## Written tasks:
#1 Summarize the dataset format guide in two sentences.
#2 List every bullet point under the "Requirements" heading of the dataset format guide.

Dataset Format Guide
====================

This guide explains the expected dataset format for the 5D Neural Network Interpolator.

Required Format
---------------

The system expects datasets in `.pkl` (pickle) format with the following structure:

.. code-block:: python

   {
       'X': numpy.ndarray,  # Shape: (n_samples, 5) - 5 feature columns
       'y': numpy.ndarray   # Shape: (n_samples,) - target values
   }

Requirements
------------

* **Exactly 5 features** (columns) in X
* X and y must have the **same number of samples**
* Missing values (NaN/inf) are automatically handled

Example: Creating a Dataset
----------------------------

Using the utility function:

.. code-block:: python

   from pydis_nn.utils import generate_sample_dataset
   import pickle
   
   # Generate synthetic dataset
   data = generate_sample_dataset(n=1000, seed=42)
   
   # Save to file
   with open('my_dataset.pkl', 'wb') as f:
       pickle.dump(data, f)

## Data rows:
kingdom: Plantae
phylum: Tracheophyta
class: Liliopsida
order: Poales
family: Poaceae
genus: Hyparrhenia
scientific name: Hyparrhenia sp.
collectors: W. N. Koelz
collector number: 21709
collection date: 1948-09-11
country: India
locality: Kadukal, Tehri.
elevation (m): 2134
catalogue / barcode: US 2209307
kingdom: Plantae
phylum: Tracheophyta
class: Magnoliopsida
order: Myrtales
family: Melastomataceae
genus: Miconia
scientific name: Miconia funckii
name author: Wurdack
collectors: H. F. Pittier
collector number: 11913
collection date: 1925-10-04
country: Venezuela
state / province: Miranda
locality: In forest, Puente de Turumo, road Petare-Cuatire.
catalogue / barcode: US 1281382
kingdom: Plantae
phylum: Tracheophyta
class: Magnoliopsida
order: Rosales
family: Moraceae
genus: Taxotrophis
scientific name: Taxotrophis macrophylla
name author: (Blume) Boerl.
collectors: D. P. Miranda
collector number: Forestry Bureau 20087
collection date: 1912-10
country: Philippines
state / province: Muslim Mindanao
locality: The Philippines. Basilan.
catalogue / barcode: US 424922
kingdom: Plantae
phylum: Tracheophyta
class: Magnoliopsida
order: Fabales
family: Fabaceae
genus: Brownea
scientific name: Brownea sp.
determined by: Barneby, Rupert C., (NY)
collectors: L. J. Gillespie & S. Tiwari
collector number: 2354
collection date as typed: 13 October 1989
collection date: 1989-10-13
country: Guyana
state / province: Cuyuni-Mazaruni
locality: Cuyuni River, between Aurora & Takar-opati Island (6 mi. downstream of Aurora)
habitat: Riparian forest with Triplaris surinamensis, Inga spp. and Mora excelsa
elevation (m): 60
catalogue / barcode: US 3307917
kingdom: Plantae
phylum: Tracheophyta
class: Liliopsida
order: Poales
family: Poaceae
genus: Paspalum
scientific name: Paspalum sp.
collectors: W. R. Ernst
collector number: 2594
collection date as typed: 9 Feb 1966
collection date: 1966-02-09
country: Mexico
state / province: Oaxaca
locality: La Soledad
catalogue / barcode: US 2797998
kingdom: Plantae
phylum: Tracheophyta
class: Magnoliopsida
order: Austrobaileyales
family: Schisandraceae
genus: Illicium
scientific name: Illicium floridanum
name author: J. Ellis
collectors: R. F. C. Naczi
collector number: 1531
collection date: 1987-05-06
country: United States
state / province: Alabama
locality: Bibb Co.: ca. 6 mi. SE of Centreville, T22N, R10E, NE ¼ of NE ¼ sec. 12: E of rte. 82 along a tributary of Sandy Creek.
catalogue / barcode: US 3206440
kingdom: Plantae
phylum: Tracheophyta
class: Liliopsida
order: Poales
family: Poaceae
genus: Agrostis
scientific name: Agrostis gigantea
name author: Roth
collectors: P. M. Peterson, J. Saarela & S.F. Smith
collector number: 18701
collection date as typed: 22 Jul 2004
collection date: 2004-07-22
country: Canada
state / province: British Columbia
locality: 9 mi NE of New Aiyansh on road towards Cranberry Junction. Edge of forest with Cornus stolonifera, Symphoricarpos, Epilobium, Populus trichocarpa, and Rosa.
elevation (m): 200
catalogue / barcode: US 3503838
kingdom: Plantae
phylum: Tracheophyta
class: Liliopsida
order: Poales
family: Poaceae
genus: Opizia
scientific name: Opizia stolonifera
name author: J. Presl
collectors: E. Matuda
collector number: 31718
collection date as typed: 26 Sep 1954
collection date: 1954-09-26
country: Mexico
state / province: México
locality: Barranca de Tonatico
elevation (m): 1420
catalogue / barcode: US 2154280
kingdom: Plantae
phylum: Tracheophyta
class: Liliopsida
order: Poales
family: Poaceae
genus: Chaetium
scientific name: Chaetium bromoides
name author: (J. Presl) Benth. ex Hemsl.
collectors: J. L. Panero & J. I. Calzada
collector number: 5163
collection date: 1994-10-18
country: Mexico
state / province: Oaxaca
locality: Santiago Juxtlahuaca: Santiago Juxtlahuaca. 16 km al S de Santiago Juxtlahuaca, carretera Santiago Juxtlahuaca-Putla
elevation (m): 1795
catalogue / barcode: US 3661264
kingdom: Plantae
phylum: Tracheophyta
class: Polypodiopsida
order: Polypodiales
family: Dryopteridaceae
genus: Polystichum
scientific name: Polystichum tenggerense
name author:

## Exercise answers:
#1 The 5D Neural Network Interpolator expects datasets as `.pkl` (pickle) files containing a dictionary with an 'X' array of shape (n_samples, 5) and a 'y' array of target values of shape (n_samples,). X must have exactly 5 feature columns and the same number of samples as y, missing values are handled automatically, and a dataset can be generated with `generate_sample_dataset` and saved with `pickle.dump`.

#2
- Exactly 5 features (columns) in X
- X and y must have the same number of samples
- Missing values (NaN/inf) are automatically handled